▶ _Exercise objective_
Ignoring the pictures, repeat every entry below exactly as it appears.

Collected data entries
= = = = =

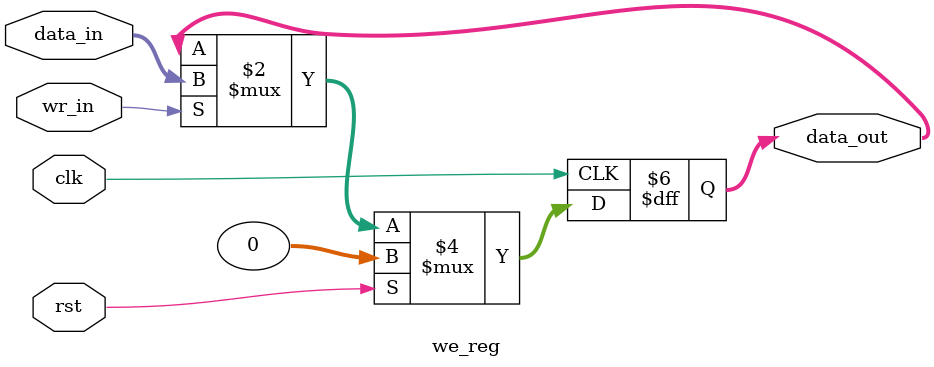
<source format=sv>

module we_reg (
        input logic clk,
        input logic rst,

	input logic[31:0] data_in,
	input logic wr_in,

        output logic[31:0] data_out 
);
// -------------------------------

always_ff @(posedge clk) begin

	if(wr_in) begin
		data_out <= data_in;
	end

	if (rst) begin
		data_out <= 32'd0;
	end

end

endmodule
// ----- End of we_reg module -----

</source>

= = = = =

▶ _Task solution_
<source format=sv>

module we_reg (
        input logic clk,
        input logic rst,

	input logic[31:0] data_in,
	input logic wr_in,

        output logic[31:0] data_out 
);
// -------------------------------

always_ff @(posedge clk) begin

	if(wr_in) begin
		data_out <= data_in;
	end

	if (rst) begin
		data_out <= 32'd0;
	end

end

endmodule
// ----- End of we_reg module -----

</source>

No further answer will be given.